Write conditional aggregates with CASE WHEN
Write a query that produces conditional aggregates using CASE WHEN (e.g., counts of approved vs declined transactions per merchant and the sum of amounts flagged for review). Explain why CASE WHEN is the portable approach across SQL dialects compared with dialect-specific boolean-to-integer coercion (e.g., SUM(column = 'x')). Discuss readability and maintainability trade-offs.
Constraints & Assumptions
-
Preserve the scope, facts, inputs, and requested outputs from the prompt above.
-
If the prompt leaves a detail unspecified, state a reasonable assumption before relying on it.
-
Keep the answer interview-ready: concise enough to present, but concrete enough to implement or evaluate.
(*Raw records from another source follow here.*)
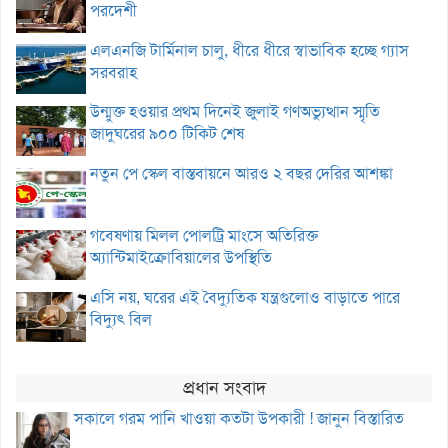
পরদেশী
এলএনজি টার্মিনাল চালু, ধীরে ধীরে স্বাভাবিক হচ্ছে গ্যাস
সরবরাহ
উন্মুক্ত হওয়ার প্রথম দিনেই জুলাই গণঅভ্যুত্থান স্মৃতি
জাদুঘরের ৯০০ টিকিট শেষ
নতুন পে স্কেল বাস্তবায়নে আরও ২ বছর দেরির আশঙ্কা
গবেষণায় মিলল পোলট্রি মাংসে অতিরিক্ত
অ্যান্টিমাইক্রোবিয়ালের উপস্থিতি
এসি নয়, ঘরের এই বৈদ্যুতিক যন্ত্রগুলোও বাড়াতে পারে
বিদ্যুৎ বিল
প্রধান সংবাদ
সকালে গরম পানি খাওয়া কতটা উপকারী ! জানুন বিস্তারিত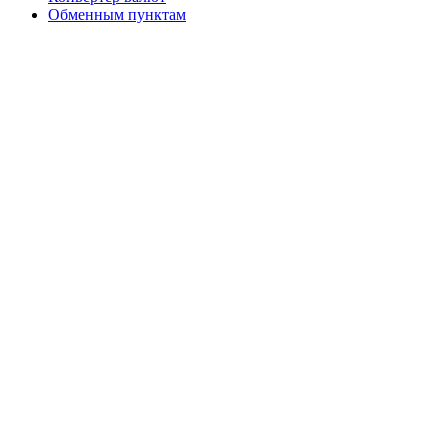
Обменным пунктам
Clarifying Questions to Ask
-
Clarify SQL dialect or Python library versions, date/time semantics, duplicate handling, and null handling.
-
Define the grain of each intermediate result before aggregating.
-
State expected output columns and ordering explicitly.
What a Strong Answer Covers
-
A query or pandas plan that matches the requested output grain.
-
Correct joins, filters, grouping, window functions, and treatment of NULLs or duplicates.
-
A brief explanation of why the result is correct and how it handles edge cases.
-
Performance notes, indexes/partitioning, and validation queries when relevant.
Follow-up Questions
-
How would you test the query on a tiny hand-built dataset?
-
What changes if duplicate events or late-arriving data are present?
-
Which indexes, clustering, or partitions would help at production scale?